Apollo Tyres Ltd. reported annual revenue of Rs 127 billion (approx. $2 billion USD) and a net profit of Rs 9.8 billion (approx. $150 million USD) for the financial year 2014-15.
These numbers matched Apollo’s 2013-14 numbers. The company reported no increase in net sales year-over-year, a slight increase in operating profit from Rs. 19.7 billion (approx. $310 million USD) and a slight decrease in net profit from Rs 10 billion last year (approx. $160 million USD).
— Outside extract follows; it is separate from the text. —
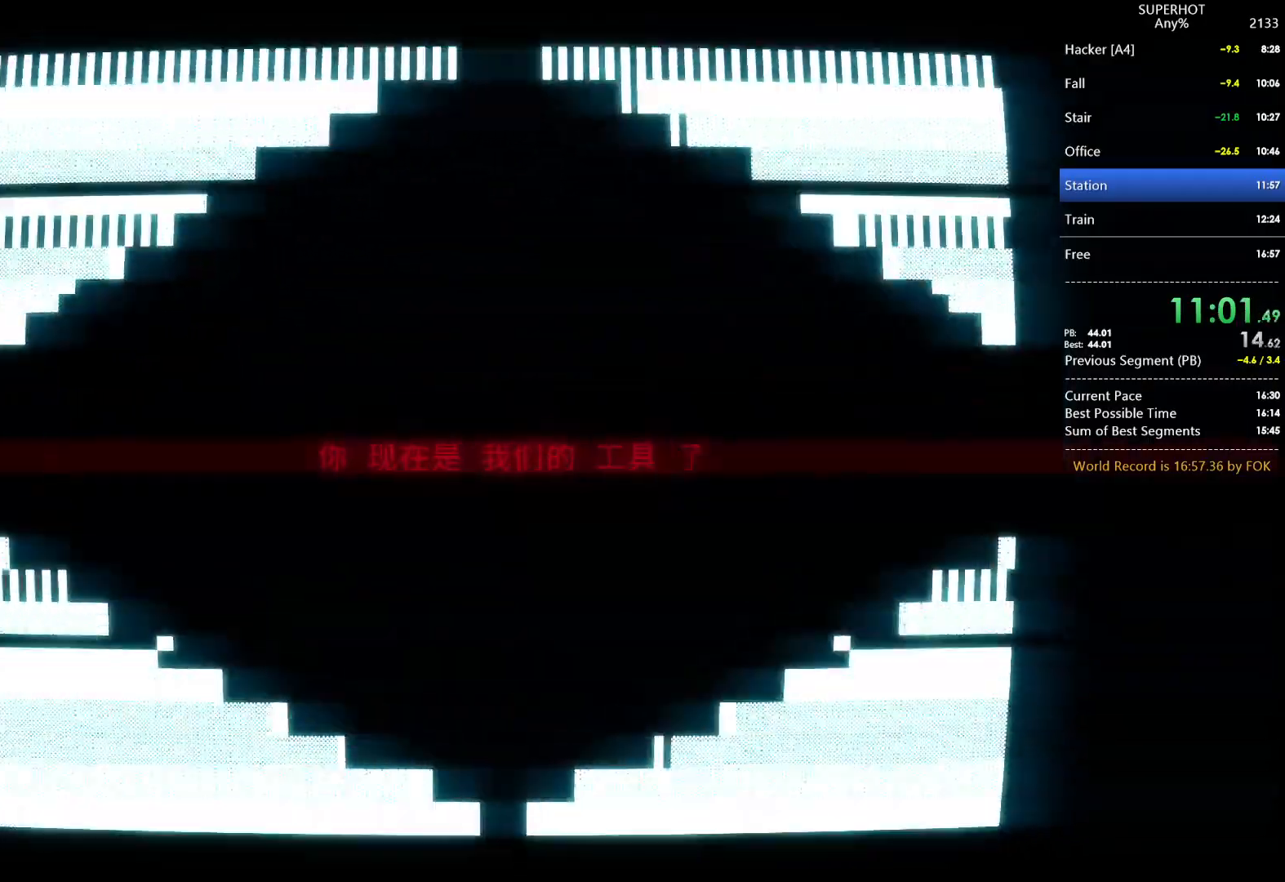
{"keys": [], "mouse": [], "events": [[300, "mouse_left", "up"]]}
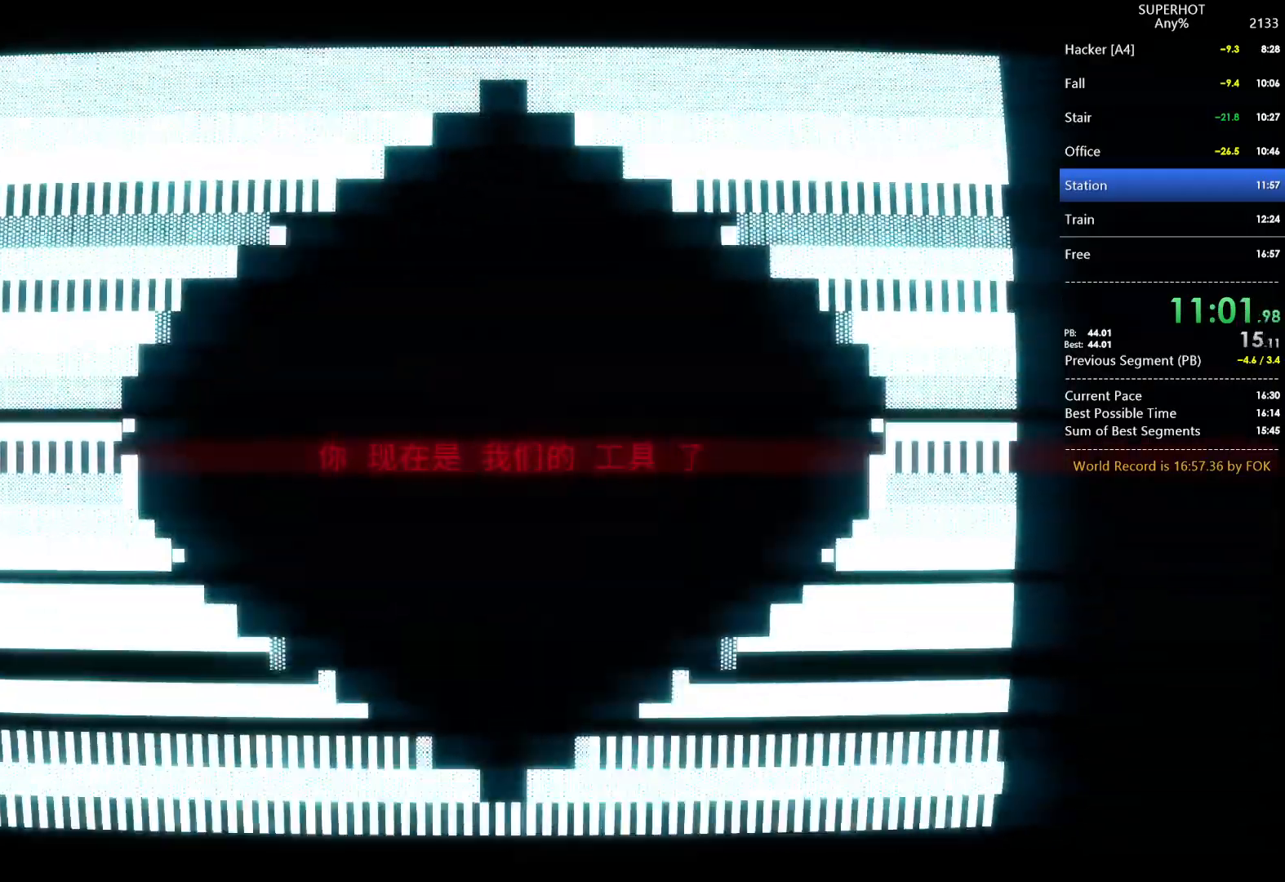
{"keys": [], "mouse": ["left"], "events": [[367, "mouse_left", "down"]]}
“Despite a healthy volume growth in the passenger car tire segment in Europe, and nearly 30% volume growth in the truck-bus radial segment in India, our topline has not grown, primarily due to the South African operations, and also because of the depreciation of Euro,” said Onkar Kanwar, chairman of Apollo Tyres. “Having said that, our effort towards faster market expansion outside India, has resulted in a strong growth of more than 20% in exports out of India.”
The tiremaker reported, on a consolidated level, the company’s percentage of revenues across geographies were 65% from India, 28% from Europe, and 7% from “other geographies.” Last month, Apollo’s vice chairman and managing director said the company needs to “go to new continents,” although he does not see India’s contribution to Apollo falling below 50%.
Kanwar and the company, however, are concerned about competition and regulations in India.
“The recent increase in import duty of natural rubber from 20% to 25% in India will be a challenge going forward,” Kanwar added. “This change in duty is likely to result in further increase in import of cheap tires into the country, which can be imported at 10% duty, and will hinder the growth of capacity investments by the domestic tire industry, in addition to making us uncompetitive.”
Based on the results of the year, Apollo’s board of directors recommended a dividend payout of 200% to be approved by the shareholders at the company’s annual general meeting, which will be hosted later this year.